I pull away from the curb and head home.

“I KEEP TELLING you,” says Kasabian when I come in. “If you just buy the Girl Scouts’ cookies, they’ll leave you alone.”

“That gets funnier every time you say it.”

“It’ll be even funnier next time.”

Kasabian runs things day to day at Maximum Overdrive, the video store where I live with him and Candy. Him downstairs in the back and me and Candy in the small apartment upstairs. This arrangement is best for everyone if for no other reason than Kasabian doesn’t really have a body. I mean, he has one, but it’s not his.

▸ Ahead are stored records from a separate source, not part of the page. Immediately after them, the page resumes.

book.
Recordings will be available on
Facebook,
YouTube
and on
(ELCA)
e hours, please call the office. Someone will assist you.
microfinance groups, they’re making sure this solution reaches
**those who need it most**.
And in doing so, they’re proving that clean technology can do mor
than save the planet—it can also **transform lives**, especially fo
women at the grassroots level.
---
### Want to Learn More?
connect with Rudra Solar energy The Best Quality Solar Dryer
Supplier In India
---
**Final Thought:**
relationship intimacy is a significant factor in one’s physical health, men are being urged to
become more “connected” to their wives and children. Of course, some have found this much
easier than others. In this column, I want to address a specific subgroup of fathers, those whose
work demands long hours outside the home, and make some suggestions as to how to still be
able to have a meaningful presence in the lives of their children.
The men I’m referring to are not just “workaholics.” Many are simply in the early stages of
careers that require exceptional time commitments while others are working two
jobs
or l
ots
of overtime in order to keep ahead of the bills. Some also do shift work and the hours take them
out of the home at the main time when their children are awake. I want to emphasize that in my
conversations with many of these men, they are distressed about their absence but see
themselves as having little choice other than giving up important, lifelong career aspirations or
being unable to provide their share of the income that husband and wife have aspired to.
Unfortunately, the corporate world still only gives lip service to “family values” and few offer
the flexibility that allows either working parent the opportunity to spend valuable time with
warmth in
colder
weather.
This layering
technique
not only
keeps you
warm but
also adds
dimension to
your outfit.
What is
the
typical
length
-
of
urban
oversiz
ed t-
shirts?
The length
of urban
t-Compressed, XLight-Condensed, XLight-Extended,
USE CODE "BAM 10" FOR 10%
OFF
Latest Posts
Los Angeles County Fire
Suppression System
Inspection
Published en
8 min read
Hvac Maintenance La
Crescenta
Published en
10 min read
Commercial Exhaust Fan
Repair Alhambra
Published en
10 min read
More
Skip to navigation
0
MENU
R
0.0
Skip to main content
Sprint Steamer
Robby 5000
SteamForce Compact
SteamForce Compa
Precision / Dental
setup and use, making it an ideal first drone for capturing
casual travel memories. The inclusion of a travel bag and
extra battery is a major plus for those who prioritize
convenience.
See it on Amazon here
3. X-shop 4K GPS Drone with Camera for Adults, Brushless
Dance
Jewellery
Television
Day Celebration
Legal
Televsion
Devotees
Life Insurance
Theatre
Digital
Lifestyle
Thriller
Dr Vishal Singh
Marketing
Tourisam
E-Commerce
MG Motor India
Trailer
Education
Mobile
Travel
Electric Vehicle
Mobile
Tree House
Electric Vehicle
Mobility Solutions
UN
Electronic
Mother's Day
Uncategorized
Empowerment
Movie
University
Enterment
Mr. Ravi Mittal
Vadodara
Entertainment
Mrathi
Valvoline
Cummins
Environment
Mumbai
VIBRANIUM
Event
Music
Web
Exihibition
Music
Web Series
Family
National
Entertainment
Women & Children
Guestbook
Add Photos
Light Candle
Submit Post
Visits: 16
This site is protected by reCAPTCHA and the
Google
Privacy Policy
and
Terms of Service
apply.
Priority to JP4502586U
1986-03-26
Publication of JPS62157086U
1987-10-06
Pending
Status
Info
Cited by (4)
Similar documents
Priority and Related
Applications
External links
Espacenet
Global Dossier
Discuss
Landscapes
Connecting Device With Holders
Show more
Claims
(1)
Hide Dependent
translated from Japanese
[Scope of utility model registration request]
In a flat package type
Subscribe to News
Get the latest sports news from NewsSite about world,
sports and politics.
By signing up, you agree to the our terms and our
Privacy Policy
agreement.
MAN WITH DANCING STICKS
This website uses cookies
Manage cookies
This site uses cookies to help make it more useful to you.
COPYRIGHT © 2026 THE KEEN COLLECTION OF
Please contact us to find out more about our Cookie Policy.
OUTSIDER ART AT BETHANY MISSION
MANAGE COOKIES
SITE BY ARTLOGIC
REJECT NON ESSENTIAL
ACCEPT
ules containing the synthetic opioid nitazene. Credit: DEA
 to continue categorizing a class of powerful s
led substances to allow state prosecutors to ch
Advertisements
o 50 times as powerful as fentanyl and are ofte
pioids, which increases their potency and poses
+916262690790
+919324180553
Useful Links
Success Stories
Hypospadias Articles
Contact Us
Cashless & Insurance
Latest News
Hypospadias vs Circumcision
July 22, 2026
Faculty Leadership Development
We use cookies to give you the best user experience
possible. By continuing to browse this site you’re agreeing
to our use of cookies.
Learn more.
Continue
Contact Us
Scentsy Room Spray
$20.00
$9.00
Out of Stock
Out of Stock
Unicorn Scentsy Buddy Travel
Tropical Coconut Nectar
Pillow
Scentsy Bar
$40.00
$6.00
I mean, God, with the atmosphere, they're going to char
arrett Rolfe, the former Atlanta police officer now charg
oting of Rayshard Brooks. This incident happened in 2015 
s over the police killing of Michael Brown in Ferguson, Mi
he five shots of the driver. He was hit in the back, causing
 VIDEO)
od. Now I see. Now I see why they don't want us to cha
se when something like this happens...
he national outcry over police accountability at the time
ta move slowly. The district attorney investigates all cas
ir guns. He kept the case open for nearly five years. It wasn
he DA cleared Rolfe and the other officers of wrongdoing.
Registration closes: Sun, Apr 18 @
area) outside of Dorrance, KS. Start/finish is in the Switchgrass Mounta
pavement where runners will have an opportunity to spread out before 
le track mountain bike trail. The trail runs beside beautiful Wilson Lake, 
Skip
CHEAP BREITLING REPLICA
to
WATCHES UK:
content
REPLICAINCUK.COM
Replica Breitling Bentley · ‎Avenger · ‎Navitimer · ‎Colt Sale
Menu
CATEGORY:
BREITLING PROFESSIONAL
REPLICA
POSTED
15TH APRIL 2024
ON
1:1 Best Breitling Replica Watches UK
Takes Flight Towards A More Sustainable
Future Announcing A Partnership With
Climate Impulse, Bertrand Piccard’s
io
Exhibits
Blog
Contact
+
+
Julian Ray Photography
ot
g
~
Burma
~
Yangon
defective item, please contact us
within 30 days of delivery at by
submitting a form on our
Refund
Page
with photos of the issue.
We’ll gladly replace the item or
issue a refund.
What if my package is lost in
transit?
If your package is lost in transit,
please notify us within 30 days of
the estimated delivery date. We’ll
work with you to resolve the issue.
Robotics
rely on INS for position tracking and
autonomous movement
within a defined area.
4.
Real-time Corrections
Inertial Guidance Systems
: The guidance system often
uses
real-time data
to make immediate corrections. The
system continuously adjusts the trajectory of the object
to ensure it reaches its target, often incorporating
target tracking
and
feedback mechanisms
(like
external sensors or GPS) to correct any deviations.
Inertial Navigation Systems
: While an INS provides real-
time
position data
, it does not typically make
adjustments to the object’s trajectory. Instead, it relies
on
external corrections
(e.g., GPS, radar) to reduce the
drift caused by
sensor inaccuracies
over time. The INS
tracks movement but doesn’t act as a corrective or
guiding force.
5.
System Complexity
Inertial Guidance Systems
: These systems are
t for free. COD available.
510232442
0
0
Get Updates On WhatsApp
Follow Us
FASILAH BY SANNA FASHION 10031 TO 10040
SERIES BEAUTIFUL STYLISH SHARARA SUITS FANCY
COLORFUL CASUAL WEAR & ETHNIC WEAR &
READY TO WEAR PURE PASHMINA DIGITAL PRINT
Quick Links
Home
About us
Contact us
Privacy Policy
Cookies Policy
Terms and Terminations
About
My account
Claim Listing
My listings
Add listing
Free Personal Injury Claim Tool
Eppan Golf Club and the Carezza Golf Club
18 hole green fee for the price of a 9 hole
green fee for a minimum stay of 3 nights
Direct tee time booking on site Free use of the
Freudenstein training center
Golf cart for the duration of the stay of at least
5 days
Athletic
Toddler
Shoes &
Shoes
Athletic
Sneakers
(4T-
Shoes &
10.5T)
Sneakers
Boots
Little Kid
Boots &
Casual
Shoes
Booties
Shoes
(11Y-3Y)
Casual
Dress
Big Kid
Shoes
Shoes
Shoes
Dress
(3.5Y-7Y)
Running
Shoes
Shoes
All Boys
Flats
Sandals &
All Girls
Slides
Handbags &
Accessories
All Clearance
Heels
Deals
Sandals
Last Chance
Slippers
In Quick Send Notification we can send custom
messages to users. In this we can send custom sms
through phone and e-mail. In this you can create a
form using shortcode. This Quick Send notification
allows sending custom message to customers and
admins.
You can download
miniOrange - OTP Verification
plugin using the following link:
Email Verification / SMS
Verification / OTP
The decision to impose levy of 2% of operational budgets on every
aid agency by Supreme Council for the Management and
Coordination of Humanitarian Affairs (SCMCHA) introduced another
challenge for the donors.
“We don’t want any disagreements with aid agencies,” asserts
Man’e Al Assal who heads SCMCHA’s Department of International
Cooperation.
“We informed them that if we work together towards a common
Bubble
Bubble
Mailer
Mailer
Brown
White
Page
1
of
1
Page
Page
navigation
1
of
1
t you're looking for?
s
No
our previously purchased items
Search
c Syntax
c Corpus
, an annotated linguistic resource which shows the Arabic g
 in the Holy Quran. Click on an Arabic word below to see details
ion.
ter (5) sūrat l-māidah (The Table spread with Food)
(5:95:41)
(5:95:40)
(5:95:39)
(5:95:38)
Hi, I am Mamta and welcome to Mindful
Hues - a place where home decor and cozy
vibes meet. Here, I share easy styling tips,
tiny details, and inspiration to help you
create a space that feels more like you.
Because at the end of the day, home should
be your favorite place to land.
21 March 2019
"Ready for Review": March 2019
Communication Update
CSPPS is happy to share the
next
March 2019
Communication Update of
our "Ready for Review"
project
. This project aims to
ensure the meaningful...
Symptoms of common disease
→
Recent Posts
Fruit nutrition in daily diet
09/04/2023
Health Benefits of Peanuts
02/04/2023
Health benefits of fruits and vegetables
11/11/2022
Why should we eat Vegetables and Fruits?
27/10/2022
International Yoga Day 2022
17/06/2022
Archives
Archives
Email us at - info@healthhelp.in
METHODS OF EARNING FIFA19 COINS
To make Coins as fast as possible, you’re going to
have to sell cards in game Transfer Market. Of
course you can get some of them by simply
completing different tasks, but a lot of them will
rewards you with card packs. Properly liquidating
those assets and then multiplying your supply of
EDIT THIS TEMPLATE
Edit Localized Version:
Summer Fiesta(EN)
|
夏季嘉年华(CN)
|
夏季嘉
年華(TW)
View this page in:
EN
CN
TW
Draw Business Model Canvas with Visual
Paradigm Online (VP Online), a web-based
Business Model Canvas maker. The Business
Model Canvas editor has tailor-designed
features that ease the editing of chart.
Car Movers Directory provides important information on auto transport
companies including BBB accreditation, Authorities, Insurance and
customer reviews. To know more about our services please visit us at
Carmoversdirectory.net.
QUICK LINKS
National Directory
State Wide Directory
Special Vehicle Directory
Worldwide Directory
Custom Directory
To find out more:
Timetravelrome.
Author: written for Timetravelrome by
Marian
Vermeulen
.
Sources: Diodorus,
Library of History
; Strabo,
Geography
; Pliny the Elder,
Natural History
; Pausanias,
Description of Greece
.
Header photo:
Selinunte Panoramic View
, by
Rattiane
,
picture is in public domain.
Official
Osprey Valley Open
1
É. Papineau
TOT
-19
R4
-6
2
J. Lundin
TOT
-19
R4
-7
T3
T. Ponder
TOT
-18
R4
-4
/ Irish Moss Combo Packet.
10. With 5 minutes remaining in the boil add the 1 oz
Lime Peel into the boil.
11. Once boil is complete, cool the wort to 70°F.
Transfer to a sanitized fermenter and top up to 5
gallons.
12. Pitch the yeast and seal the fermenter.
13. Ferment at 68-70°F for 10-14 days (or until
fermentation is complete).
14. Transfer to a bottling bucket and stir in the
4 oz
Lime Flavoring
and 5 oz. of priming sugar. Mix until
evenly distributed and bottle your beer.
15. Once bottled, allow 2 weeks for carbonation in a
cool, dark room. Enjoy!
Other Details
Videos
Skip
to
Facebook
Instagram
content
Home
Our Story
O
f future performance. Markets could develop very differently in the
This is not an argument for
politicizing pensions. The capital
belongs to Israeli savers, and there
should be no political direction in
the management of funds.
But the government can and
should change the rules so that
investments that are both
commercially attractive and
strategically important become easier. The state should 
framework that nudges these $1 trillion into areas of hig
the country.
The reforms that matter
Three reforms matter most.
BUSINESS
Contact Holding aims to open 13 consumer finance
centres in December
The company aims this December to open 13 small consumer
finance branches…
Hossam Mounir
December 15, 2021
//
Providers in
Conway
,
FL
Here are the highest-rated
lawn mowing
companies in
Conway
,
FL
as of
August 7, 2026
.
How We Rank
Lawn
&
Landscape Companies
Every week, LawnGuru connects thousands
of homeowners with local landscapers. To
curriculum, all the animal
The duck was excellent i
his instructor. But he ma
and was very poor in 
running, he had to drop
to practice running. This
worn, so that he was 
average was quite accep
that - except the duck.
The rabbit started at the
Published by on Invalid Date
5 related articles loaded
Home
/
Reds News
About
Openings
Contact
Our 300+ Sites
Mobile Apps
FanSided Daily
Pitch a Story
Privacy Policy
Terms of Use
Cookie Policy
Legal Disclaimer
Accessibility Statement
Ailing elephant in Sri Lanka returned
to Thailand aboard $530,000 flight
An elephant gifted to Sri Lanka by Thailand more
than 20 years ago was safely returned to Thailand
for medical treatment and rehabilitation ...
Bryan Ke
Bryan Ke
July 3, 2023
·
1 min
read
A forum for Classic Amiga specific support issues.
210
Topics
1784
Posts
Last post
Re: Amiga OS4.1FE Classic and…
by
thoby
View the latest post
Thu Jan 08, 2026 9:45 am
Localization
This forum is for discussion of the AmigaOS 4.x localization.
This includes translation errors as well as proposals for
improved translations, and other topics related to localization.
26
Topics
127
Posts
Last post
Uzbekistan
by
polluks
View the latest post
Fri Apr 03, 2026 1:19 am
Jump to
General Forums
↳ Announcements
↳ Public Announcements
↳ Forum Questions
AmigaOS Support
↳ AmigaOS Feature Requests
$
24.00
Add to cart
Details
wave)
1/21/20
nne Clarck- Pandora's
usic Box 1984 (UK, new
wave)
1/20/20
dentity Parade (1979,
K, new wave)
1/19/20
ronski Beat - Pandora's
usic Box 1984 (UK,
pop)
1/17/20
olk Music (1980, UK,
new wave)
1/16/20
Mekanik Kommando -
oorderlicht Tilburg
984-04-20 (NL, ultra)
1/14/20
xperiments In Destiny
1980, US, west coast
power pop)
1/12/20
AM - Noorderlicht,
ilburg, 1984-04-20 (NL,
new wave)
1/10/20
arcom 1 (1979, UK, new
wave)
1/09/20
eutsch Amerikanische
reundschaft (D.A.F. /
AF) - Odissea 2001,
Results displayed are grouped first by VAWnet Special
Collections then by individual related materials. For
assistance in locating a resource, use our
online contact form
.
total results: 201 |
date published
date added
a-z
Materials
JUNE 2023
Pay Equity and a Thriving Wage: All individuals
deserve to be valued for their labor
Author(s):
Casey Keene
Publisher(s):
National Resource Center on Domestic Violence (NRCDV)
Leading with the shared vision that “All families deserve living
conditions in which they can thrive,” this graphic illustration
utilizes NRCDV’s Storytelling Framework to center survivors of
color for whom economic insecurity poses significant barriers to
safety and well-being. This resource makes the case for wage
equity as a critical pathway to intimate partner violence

It’s a retrofit from a mechanical hellhound body I stole when I could still shadow-walk Downtown.

“Keep going. You’re going to talk yourself out of tamales.”

Kasabian holds up a mechanical hound paw.

“Witness me shutting up.”

The paw creaks a little as he says it. Sometimes he clanks when he walks. That’s the other reason he spends most of his time down here and not upstairs in our palatial penthouse. I set the tamales on the counter.

“Smart man. How’s business?”

“We’re doing all right. Still making bank off the special stash. But we haven’t had anything new in for a while. The requests are piling up.”

The special stash are videos a little witch named Maria gets for us through her ghost connections. Movies that don’t really exist, at least in this time and space. James Cameron’s Spider-Man. Sergio Leone’s The Godfather. Orson Welles’s Heart of Darkness.

“Do you explain that our movies come from another fucking plane of reality? It’s not like we’re rifling the bins at the Salvation Army.”

Kasabian lifts the edge of the tamales bag and looks inside. I close it and move the bag to the other end of the counter. He gives me a look.

“They’re customers,” he says. “They know what they want and they want it now.”

“Next time someone whines, tell them to fuck off home and watch Kindergarten Cop on Netflix.”

He slips a DVD into a case and holds it up in my direction.

“And that’s why you’re not allowed down here during business hours.”

“I have my own work these days. I don’t have to mingle with you rabble.”